On Mon, Jul 18, 2011 at 11:11:47PM -0400, Christoph Hellwig wrote:
> On Tue, Jul 19, 2011 at 01:05:51PM +1000, Dave Chinner wrote:
> > On Mon, Jul 18, 2011 at 10:03:17PM -0400, Christoph Hellwig
> > wrote:
> > > Generally looks okay, but doing a context switch in every log
> > > force might bite us. Less the general context switch
> > > overhead, but more the nasty interactions with cfq, which are
> > > causing huge problems for ext3/4,
> > Quite frankly, I don't recommend CFQ unless you need block level
> > throttling or use IO prioritisation seriously. CFQ is way too
> > smart for it's own good trying to do everything for everyone,
> > and as such suffers from different regressions every release.

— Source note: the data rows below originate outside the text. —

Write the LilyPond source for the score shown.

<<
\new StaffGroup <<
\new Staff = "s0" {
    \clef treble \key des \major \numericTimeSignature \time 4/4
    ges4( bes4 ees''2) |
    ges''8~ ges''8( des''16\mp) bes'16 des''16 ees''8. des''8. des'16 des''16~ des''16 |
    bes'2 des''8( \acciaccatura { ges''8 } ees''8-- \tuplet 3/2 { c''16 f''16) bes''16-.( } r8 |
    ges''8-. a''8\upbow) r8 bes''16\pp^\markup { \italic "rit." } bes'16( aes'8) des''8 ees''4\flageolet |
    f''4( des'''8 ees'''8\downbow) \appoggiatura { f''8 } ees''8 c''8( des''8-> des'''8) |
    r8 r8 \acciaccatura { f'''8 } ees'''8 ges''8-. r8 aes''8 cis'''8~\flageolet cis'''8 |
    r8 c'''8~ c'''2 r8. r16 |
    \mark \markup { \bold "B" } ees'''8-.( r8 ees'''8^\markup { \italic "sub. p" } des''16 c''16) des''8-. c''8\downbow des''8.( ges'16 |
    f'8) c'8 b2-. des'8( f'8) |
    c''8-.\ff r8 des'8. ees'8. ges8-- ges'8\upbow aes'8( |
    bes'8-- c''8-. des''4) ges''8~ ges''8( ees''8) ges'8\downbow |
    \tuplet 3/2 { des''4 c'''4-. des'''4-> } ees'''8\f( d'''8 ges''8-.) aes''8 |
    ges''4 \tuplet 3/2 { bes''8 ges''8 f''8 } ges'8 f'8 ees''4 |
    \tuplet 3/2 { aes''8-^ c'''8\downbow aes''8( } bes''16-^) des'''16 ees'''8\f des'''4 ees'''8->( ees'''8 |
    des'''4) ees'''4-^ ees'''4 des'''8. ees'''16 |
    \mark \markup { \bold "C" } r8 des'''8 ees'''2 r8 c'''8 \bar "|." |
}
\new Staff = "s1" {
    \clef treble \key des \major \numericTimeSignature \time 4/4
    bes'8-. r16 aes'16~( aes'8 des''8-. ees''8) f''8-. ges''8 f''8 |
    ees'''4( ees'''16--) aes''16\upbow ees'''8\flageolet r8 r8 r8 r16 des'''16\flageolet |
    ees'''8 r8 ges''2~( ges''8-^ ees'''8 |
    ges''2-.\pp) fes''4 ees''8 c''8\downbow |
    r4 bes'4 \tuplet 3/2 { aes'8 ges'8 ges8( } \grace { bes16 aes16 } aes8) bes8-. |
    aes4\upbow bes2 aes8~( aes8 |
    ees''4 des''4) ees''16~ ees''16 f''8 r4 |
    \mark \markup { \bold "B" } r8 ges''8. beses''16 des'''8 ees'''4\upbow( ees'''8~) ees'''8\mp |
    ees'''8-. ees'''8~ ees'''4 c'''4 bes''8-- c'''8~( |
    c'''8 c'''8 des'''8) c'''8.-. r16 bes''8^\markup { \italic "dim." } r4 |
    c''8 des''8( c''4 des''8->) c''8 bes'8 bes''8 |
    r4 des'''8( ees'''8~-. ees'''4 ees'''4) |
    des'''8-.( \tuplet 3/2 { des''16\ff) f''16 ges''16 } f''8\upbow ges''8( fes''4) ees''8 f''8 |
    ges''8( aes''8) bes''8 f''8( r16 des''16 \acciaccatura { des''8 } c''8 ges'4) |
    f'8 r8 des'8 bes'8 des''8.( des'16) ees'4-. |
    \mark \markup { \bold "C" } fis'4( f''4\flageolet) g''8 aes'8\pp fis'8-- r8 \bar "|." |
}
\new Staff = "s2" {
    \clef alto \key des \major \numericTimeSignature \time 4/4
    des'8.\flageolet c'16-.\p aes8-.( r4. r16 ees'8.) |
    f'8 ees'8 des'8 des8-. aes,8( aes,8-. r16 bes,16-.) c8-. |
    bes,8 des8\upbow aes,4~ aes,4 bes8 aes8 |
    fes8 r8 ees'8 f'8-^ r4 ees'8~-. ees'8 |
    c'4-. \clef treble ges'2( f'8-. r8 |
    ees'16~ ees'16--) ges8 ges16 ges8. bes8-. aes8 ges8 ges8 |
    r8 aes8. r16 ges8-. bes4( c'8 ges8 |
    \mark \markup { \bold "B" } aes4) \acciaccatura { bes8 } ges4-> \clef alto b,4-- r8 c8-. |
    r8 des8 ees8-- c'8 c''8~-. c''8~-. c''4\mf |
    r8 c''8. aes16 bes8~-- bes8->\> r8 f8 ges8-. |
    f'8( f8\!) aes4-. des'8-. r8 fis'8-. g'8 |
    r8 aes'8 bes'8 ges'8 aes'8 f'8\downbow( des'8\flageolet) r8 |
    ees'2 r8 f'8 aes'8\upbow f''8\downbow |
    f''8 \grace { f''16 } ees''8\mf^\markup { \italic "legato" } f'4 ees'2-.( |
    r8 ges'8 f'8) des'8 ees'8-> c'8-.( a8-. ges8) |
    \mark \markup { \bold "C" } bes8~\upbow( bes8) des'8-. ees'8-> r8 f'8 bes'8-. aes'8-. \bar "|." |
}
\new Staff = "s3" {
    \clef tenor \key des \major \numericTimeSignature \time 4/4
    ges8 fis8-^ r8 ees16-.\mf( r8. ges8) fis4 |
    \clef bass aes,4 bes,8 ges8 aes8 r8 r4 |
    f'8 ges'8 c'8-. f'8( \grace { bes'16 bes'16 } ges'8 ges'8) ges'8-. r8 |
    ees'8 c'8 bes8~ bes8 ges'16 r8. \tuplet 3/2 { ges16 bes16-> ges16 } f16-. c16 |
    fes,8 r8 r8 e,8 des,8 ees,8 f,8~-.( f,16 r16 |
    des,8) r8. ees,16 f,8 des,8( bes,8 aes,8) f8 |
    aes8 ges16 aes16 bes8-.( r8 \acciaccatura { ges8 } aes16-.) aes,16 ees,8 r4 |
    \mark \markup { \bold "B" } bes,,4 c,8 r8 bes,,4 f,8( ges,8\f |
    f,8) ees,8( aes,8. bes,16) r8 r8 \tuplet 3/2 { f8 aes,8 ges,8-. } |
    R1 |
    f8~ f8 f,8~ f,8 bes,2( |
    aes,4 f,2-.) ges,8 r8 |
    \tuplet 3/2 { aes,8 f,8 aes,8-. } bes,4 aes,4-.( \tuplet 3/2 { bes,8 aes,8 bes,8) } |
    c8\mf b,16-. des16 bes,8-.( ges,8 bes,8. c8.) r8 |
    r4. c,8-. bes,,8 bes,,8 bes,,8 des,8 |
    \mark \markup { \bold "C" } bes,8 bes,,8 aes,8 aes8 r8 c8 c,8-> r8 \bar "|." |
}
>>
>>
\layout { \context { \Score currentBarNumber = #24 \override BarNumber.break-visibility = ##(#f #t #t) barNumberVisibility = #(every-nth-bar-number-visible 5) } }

> > It has weird workload specific heuristics in it to try to
> > address issues that don't solve the general class of problem,
> > and so is always being patched to fix the next occurrence of the
> > same problem. e.g. the IO stalls caused by dependent IOs being
> > issued by different threads that ext3/4 fsync hits all the time.
> I don't like CFQ very much either. But it's the default for both
> mainline Linux and all major distros, so screwing it means a major
> support burden
We never tuned for AS or really cared how it performed when it was
the kernel and major distro default, either. The answer was always
"don't use AS if you care about performance". That's the same advice
major distro's give to their users of XFS w.r.t CFQ, anyway...
> as well as losing all kinds of benchmarks.
Do we really care about benchmarketing? I don't really...
> > I'm of the opinion that anyone with a RAID controller with a BBWC
> > doesn't need the smarts in CFQ because the BBWC provides a much
> > larger and smarter IO re-order window than the Linux IO schedulers
> > and hence do a better job of IO scheduling than Linux can ever do.
> > We shouldn't penalise the target market for XFS for having fast
> > storage by catering to difficiencies of IO schedulers that are
> > mostly redundant for the hardware XFS typically runs on....
> What penatlity do we get for doing the cil force in line from log
> force and only doing it in the background when it needs to be
> written because of filling up the buffers?
I can make the log force code do the push in line, it just
complicates things a little with the need for wrapper functions to
handle the different calling conventions. The log force has to wait
on the workqueue anyway (and will still have to do so even if it
pushes directly itself), so doing the push work directly won't
change the performance there at all.
It's really the background push that I want out of line, so I'll
rework it such that only the background push uses the workqueue.
That should alleviate most of the concerns with fsync+CFQ.